# WHAT IS NEEDED
Leaving out every picture, transcribe the lines from the line that contains "365’의 아이콘 디자" to the end of the entries below, both ends included.

# MATERIAL FOR THIS EXERCISE
○ ○ ○

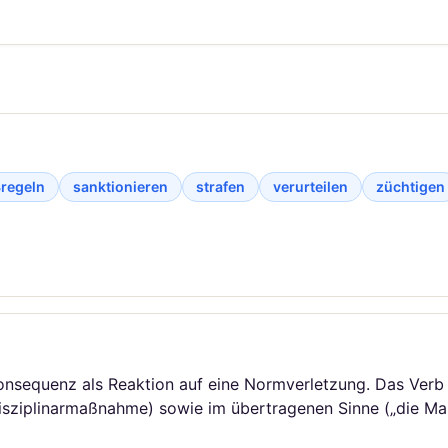
regeln
sanktionieren
strafen
verurteilen
züchtigen
onsequenz als Reaktion auf eine Normverletzung. Das Verb w
(Disziplinarmaßnahme) sowie im übertragenen Sinne („die Ma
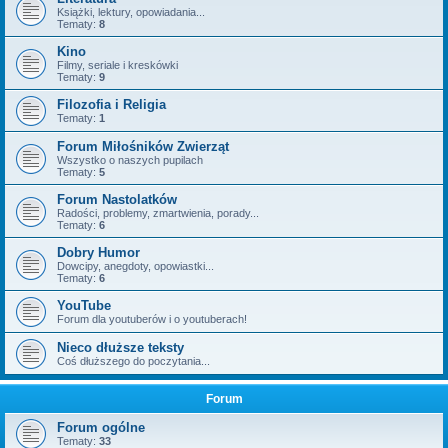
Książki, lektury, opowiadania...
Tematy:
8
Kino
Filmy, seriale i kreskówki
Tematy:
9
Filozofia i Religia
Tematy:
1
Forum Miłośników Zwierząt
Wszystko o naszych pupilach
Tematy:
5
Forum Nastolatków
Radości, problemy, zmartwienia, porady...
Tematy:
6
Dobry Humor
Dowcipy, anegdoty, opowiastki...
Tematy:
6
YouTube
Forum dla youtuberów i o youtuberach!
Nieco dłuższe teksty
Coś dłuższego do poczytania...
Forum
Forum ogólne
Tematy:
33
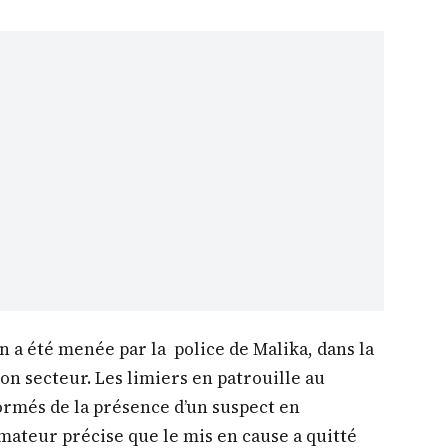
n a été menée par la police de Malika, dans la
son secteur. Les limiers en patrouille au
ormés de la présence d’un suspect en
mateur précise que le mis en cause a quitté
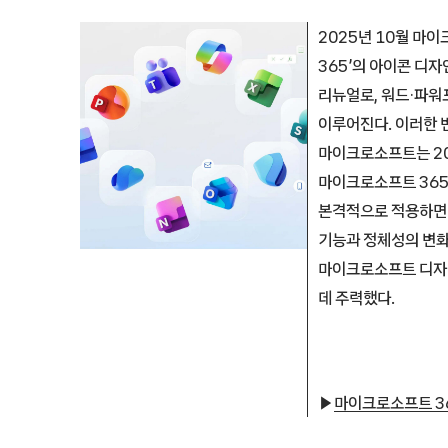
2025년 10월 마
365’의 아이콘 디자
리뉴얼로, 워드·파워
이루어진다. 이러한 변
마이크로소프트는 20
마이크로소프트 365
본격적으로 적용하면서
기능과 정체성의 변화
마이크로소프트 디자인
데 주력했다.
▶
마이크로소프트 3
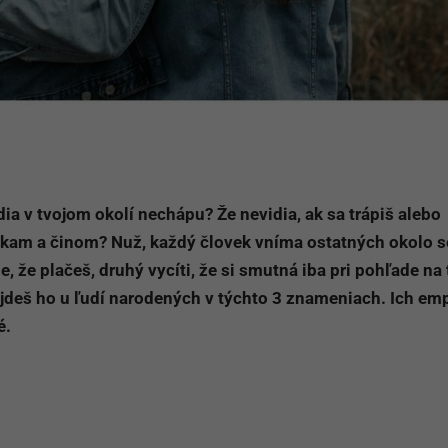
dia v tvojom okolí nechápu? Že nevidia, ak sa trápiš alebo
kam a činom? Nuž, každý človek vníma ostatných okolo 
, že plačeš, druhý vycíti, že si smutná iba pri pohľade na 
jdeš ho u ľudí narodených v týchto 3 znameniach. Ich em
é.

○ ○ ○

# RESPONSE AREA
365’의 아이콘 디자
리뉴얼로, 워드·파워
이루어진다. 이러한 변
마이크로소프트는 20
마이크로소프트 365
본격적으로 적용하면서
기능과 정체성의 변화
마이크로소프트 디자인
데 주력했다.
▶
마이크로소프트 3
dia v tvojom okolí nechápu? Že nevidia, ak sa trápiš alebo
kam a činom? Nuž, každý človek vníma ostatných okolo 
, že plačeš, druhý vycíti, že si smutná iba pri pohľade na 
jdeš ho u ľudí narodených v týchto 3 znameniach. Ich em
é.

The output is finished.